Thursday, January 02, 2020

Falling on Deaf Ears


A video that was edited in a monumentally dishonest fashion to make Joe Biden sound racist just circulated all over Twitter. Distressingly, some reporters and people with large Twitter followings tweeted out the video, before others drew their attention to the full context, causing them to backtrack.

It is simply incredible that anyone in the business of informing people would circulate a video like this before verifying the full context. Have we really learned nothing in the past few years?

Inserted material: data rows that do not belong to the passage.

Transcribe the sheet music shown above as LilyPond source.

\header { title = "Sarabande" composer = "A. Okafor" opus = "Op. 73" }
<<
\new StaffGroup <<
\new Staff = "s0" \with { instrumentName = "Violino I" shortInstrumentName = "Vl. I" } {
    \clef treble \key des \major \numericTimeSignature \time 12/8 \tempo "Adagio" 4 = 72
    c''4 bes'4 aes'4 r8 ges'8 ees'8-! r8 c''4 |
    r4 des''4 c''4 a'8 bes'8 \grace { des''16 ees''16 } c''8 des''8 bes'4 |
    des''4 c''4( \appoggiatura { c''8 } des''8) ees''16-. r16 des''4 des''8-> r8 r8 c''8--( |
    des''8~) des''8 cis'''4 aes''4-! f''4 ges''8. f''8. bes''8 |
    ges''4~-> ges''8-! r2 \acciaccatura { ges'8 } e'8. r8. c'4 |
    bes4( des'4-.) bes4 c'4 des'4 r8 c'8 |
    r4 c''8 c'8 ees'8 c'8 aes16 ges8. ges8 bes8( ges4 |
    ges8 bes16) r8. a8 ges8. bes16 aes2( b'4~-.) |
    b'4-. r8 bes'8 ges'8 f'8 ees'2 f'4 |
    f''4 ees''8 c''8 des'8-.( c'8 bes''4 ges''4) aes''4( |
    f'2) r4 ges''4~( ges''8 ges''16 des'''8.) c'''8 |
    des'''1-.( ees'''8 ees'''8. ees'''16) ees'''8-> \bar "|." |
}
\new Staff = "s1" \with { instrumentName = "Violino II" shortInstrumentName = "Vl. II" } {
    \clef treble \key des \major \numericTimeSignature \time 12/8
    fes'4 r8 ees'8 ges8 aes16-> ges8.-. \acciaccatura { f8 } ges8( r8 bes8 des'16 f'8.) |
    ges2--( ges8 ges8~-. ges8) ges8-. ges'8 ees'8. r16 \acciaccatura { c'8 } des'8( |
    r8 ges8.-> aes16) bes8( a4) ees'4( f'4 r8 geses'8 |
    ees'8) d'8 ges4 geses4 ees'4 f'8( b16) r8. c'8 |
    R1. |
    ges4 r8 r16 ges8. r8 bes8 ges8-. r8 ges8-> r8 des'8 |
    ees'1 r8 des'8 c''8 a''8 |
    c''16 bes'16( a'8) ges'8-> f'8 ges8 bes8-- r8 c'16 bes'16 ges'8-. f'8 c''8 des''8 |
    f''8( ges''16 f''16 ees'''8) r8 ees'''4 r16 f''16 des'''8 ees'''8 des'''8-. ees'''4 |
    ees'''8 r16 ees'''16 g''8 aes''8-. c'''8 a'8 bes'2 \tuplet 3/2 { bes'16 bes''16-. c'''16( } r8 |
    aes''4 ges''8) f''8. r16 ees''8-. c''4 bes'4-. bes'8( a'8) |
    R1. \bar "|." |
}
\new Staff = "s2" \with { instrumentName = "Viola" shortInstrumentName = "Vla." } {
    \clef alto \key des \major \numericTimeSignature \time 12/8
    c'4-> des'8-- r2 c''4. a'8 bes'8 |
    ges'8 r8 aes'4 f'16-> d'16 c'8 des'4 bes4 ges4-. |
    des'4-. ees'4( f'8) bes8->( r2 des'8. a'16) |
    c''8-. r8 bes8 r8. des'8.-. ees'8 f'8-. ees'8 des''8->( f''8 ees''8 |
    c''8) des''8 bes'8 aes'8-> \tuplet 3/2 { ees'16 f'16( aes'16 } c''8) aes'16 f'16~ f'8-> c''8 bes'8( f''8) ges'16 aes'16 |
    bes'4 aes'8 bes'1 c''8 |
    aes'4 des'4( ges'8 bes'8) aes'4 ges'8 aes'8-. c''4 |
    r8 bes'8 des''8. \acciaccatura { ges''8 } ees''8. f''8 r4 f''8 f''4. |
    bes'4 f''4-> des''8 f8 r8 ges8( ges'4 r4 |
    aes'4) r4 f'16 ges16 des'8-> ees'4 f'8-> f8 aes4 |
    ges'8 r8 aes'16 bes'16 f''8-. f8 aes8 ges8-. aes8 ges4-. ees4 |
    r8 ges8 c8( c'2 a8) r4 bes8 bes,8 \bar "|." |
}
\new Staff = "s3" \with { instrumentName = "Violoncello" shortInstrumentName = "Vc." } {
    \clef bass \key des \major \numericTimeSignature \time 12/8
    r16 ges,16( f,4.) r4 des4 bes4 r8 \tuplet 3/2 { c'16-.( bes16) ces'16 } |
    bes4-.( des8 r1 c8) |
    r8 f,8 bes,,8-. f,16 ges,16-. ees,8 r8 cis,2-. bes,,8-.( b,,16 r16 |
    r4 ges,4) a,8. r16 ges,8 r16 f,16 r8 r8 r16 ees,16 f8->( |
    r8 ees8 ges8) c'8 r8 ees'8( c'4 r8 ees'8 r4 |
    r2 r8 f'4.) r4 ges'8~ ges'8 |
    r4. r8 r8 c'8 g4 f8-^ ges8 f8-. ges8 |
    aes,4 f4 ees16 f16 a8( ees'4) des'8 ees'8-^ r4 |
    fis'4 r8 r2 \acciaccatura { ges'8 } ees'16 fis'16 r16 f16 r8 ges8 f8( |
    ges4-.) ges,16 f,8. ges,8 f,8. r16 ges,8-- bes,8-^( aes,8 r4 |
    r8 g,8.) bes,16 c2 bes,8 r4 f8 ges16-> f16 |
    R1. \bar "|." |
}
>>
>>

One hopes this episode will be taken as a cautionary tale of what’s coming.

....

Trump views disinformation not as a scourge to be combated in the name of protecting our democracy, but as an ally. In this particular case, Trump has not retweeted the video of Biden — yet. But let’s try to learn from this.

At this point, no good-faith actors can pretend there is any excuse for playing any role, even an unwitting one, in making this problem worse.
Interesting irony (from a link on the same page):

I predict this will be a summer of nonstop, shameless propaganda from Trump and his minions. It will be clumsy, ridiculous and pathetic — but don’t ignore it. Call it out. Laugh at it. Recognize it for what it is: a sign not of strength but of fear.
.....

Later that evening, the president retweeted a highly edited video clip from a news conference by House Speaker Nancy Pelosi intended to suggest that she was having trouble putting words together. Another clip making the rounds on social media had been slowed and distorted, intended to make it appear as though Pelosi (D-Calif.) — who is not a drinker — were drunk.

This appears to be the propaganda line about Pelosi, that she’s no longer sharp, that she’s lost it. In fact, Pelosi has been both lucid and devastating, saying last week that she prays for Trump and suggesting that his family or staff perform an intervention.

The other main target of Trump’s propaganda attacks is Joe Biden, who is leading in the polls for the Democratic presidential nomination. Trump likes to call him “Sleepy,” which makes little sense to anyone who knows the ebullient former vice president. Trump’s obsession with Biden is a tell: The president apparently fears that Biden could beat him next year, and I think he’s right.

That's from May 27, 2019, so the irony of the reference to Biden and the connection to Pelosi was unknown at the time.  But the Pelosi video was a mere 7 months ago.  Anybody remember it now?

Mr. Robinson's main point is still applicable, however.  Being afraid of this is pointless.  And much as we complain, the media is going to mindlessly megaphone whatever anyone says, even if it's North Korean propaganda.  Oh, there's a tie-in to that, too:

Last week, in the White House, we saw a spectacle that would have embarrassed even Trump’s cult-of-personality role model, Kim Jong Un. Trump was announcing $16 billion in effective welfare payments to farmers whose livelihoods are threatened by his ill-advised trade war with China. As usual, the president went off-script. The assembled farmers must’ve been puzzled as he went into a diatribe about media reports saying he had been irate the day before, when he had stalked out of a meeting with congressional leaders that was supposed to be about infrastructure.

He had been perfectly calm, Trump claimed. Then, one by one, he called on aides to attest that he had indeed been serene and unruffled — counselor Kellyanne Conway, communications aide Mercedes Schlapp, economic adviser Larry Kudlow, press secretary Sarah Sanders. Oh yes, Mr. President, you were sooooo calm and collected , they told him. I was afraid one of them might call him “Dear Leader.” Even deputy press secretary Hogan Gidley, who hadn’t even attended the meeting in question, was forced to chime in; he dutifully offered his measure of fawning praise.

Perhaps, in its long history, the White House has witnessed a similar display of toadying, but I can’t think of when. The men and women in that room once had reputations and self-respect. Now, they have only Trump.

Yeah, that was broadcast, too, IIRC.  Must have been; I doubt Mr. Robinson was in the audience for that White House presentation.  The White House is trafficking in North Korean propaganda of its own, and doesn't need state TV to publicize the proceedings.  Rail against that all you like, it's going to happen.  What to do with it, is the question.

don’t ignore it. Call it out. Laugh at it. Recognize it for what it is: a sign not of strength but of fear.
Sounds about right.  The Emperor is naked, but the press courtiers can't tell us that.  We are Americans.  We can tell ourselves.  Point, laugh, emphasize the weakness of someone who needs lies and fabrications to even be considered a public figure.  E.B. White said democracy is the dent in the high hat.  I prefer to think of it as the snowball thrown at the high hat.